WORK REQUIRED | Return the text read from each of the items below line for line without changing it, and leave the pictures out of your answer.

### RECORDS SUPPLIED

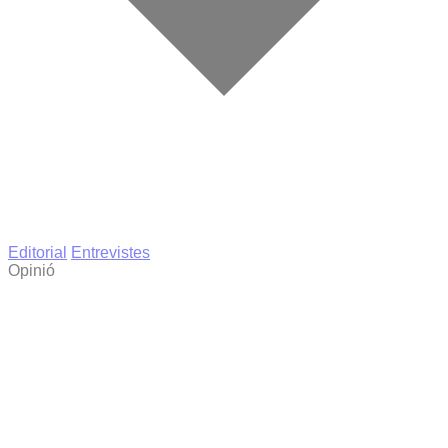
Editorial
Entrevistes
Opinió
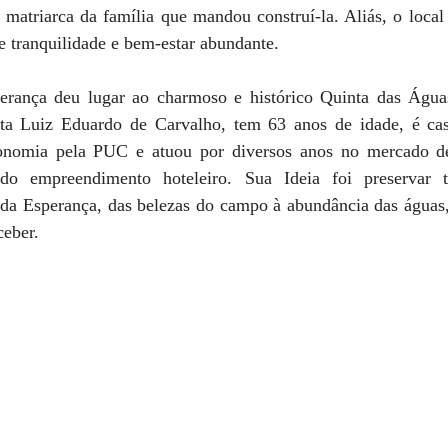
 a matriarca da família que mandou construí-la. Aliás, o local
e tranquilidade e bem-estar abundante.
erança deu lugar ao charmoso e histórico Quinta das Água
sta Luiz Eduardo de Carvalho, tem 63 anos de idade, é cas
nomia pela PUC e atuou por diversos anos no mercado de 
do empreendimento hoteleiro. Sua Ideia foi preservar t
nda Esperança, das belezas do campo à abundância das águas, 
ceber.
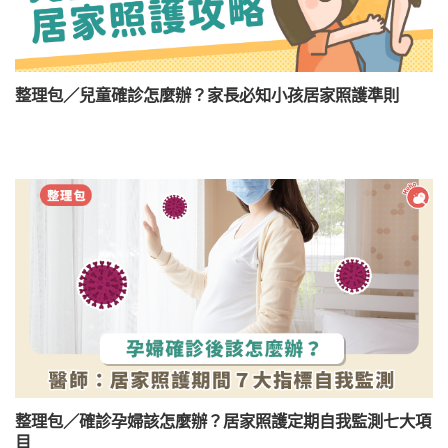
整理包／兒童確診怎麼辦？家長必知小孩居家照護準則
整理包／確診孕婦該怎麼辦？居家照護定期自我監測七大項
目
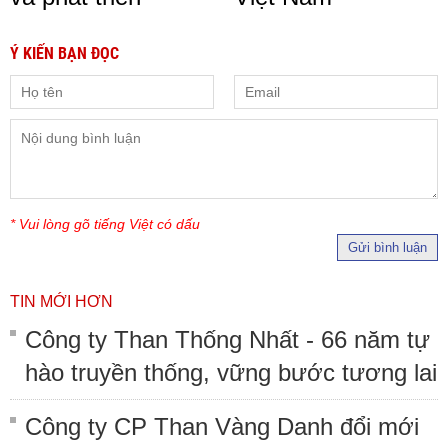
Ý KIẾN BẠN ĐỌC
* Vui lòng gõ tiếng Việt có dấu
Gửi bình luận
TIN MỚI HƠN
Công ty Than Thống Nhất - 66 năm tự
hào truyền thống, vững bước tương lai
Công ty CP Than Vàng Danh đổi mới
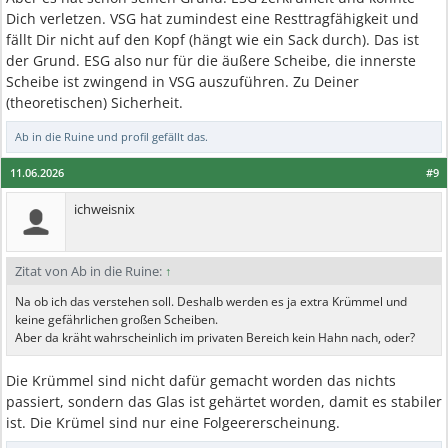
Dich verletzen. VSG hat zumindest eine Resttragfähigkeit und
fällt Dir nicht auf den Kopf (hängt wie ein Sack durch). Das ist
der Grund. ESG also nur für die äußere Scheibe, die innerste
Scheibe ist zwingend in VSG auszuführen. Zu Deiner
(theoretischen) Sicherheit.
Ab in die Ruine
und
profil
gefällt das.
11.06.2026
#9
ichweisnix
Zitat von Ab in die Ruine:
↑
Na ob ich das verstehen soll. Deshalb werden es ja extra Krümmel und
keine gefährlichen großen Scheiben.
Aber da kräht wahrscheinlich im privaten Bereich kein Hahn nach, oder?
Die Krümmel sind nicht dafür gemacht worden das nichts
passiert, sondern das Glas ist gehärtet worden, damit es stabiler
ist. Die Krümel sind nur eine Folgeererscheinung.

######

OUTPUT |
Editorial
Entrevistes
Opinió
 a matriarca da família que mandou construí-la. Aliás, o local
e tranquilidade e bem-estar abundante.
erança deu lugar ao charmoso e histórico Quinta das Água
sta Luiz Eduardo de Carvalho, tem 63 anos de idade, é cas
nomia pela PUC e atuou por diversos anos no mercado de 
do empreendimento hoteleiro. Sua Ideia foi preservar t
nda Esperança, das belezas do campo à abundância das águas, 
ceber.
整理包／兒童確診怎麼辦？家長必知小孩居家照護準則
整理包／確診孕婦該怎麼辦？居家照護定期自我監測七大項
目
Ý KIẾN BẠN ĐỌC
* Vui lòng gõ tiếng Việt có dấu
Gửi bình luận
TIN MỚI HƠN
Công ty Than Thống Nhất - 66 năm tự
hào truyền thống, vững bước tương lai
Công ty CP Than Vàng Danh đổi mới
Dich verletzen. VSG hat zumindest eine Resttragfähigkeit und
fällt Dir nicht auf den Kopf (hängt wie ein Sack durch). Das ist
der Grund. ESG also nur für die äußere Scheibe, die innerste
Scheibe ist zwingend in VSG auszuführen. Zu Deiner
(theoretischen) Sicherheit.
Ab in die Ruine
und
profil
gefällt das.
11.06.2026
#9
ichweisnix
Zitat von Ab in die Ruine:
↑
Na ob ich das verstehen soll. Deshalb werden es ja extra Krümmel und
keine gefährlichen großen Scheiben.
Aber da kräht wahrscheinlich im privaten Bereich kein Hahn nach, oder?
Die Krümmel sind nicht dafür gemacht worden das nichts
passiert, sondern das Glas ist gehärtet worden, damit es stabiler
ist. Die Krümel sind nur eine Folgeererscheinung.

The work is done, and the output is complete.